*ACTIVITY:* From the listing below, copy only the lines running from the line that contains "Vol. 5, No." to the line that contains "Meier H, Roehr", both included.

Segment Open

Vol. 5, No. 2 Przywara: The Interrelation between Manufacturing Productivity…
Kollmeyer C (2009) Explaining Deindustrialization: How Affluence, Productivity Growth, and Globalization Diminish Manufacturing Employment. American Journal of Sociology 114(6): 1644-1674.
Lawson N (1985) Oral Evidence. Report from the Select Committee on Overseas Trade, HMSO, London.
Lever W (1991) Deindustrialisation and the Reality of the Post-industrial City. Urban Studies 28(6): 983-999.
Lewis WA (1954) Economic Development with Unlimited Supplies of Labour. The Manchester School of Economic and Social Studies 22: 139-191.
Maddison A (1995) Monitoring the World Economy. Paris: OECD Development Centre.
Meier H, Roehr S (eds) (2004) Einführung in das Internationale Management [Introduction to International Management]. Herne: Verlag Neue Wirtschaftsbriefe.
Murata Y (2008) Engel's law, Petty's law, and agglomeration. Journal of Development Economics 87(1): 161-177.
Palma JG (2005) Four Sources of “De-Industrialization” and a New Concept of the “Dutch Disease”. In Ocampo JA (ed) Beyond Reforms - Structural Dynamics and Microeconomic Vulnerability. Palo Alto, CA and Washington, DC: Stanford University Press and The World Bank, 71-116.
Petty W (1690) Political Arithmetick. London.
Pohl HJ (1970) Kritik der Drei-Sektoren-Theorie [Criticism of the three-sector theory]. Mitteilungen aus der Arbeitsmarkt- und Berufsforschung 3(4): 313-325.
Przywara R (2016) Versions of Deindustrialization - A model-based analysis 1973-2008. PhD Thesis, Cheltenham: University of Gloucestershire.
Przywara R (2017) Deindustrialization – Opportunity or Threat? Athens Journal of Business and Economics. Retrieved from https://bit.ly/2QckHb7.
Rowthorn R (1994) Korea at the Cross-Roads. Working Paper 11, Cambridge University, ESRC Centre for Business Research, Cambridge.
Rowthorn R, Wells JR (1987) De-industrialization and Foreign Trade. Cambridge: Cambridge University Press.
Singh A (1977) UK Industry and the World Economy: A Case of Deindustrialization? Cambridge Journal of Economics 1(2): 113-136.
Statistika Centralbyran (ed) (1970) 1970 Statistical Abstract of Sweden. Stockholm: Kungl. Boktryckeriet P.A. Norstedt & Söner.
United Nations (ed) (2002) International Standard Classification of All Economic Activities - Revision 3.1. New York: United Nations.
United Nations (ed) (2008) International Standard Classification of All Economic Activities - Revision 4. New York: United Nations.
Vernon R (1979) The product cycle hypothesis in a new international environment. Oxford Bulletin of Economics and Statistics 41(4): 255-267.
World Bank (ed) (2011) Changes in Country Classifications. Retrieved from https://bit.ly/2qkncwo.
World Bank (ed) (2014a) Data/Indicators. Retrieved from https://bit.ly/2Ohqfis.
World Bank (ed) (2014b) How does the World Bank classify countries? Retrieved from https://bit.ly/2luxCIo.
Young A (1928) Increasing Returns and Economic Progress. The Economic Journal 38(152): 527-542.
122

Segment Closed
Segment Open

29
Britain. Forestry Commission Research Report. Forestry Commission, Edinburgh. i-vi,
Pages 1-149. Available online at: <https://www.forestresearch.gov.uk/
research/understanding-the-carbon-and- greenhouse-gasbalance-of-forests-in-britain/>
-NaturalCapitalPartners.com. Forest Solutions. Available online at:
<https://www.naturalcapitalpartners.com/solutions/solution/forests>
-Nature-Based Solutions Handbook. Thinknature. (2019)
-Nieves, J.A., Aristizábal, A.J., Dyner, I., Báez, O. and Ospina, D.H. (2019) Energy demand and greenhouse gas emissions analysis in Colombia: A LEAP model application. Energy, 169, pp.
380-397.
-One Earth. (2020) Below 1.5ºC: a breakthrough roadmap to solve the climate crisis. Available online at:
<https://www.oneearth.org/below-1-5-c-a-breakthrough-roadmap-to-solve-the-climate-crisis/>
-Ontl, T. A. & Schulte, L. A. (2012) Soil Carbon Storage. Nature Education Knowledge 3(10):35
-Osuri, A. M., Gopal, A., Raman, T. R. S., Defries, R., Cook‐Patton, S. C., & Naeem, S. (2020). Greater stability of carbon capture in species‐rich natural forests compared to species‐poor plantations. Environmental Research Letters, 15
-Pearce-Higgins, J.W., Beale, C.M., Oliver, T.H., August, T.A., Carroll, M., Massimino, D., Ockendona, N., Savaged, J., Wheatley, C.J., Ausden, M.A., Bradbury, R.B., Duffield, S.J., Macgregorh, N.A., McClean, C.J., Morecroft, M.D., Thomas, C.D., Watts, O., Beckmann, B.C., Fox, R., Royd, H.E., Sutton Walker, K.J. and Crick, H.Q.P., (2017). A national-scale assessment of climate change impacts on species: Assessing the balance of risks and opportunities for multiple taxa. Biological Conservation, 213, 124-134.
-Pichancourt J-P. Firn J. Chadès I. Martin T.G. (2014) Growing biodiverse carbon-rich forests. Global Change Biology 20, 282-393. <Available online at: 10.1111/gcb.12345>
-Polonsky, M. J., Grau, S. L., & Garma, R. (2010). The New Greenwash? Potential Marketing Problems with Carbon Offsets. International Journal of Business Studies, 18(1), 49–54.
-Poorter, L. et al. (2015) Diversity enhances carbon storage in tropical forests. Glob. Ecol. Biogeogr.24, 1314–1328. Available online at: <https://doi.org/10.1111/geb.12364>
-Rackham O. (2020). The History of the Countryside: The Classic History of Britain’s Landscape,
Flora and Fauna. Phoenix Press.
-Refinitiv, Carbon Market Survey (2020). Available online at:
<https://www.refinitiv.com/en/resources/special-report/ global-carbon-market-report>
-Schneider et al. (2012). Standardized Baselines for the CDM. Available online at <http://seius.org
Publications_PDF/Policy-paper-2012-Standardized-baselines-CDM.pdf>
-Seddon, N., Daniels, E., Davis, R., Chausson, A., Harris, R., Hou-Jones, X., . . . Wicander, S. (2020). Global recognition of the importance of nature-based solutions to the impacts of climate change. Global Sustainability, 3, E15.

Segment Closed

*FINISHED TASK:*
Vol. 5, No. 2 Przywara: The Interrelation between Manufacturing Productivity…
Kollmeyer C (2009) Explaining Deindustrialization: How Affluence, Productivity Growth, and Globalization Diminish Manufacturing Employment. American Journal of Sociology 114(6): 1644-1674.
Lawson N (1985) Oral Evidence. Report from the Select Committee on Overseas Trade, HMSO, London.
Lever W (1991) Deindustrialisation and the Reality of the Post-industrial City. Urban Studies 28(6): 983-999.
Lewis WA (1954) Economic Development with Unlimited Supplies of Labour. The Manchester School of Economic and Social Studies 22: 139-191.
Maddison A (1995) Monitoring the World Economy. Paris: OECD Development Centre.
Meier H, Roehr S (eds) (2004) Einführung in das Internationale Management [Introduction to International Management]. Herne: Verlag Neue Wirtschaftsbriefe.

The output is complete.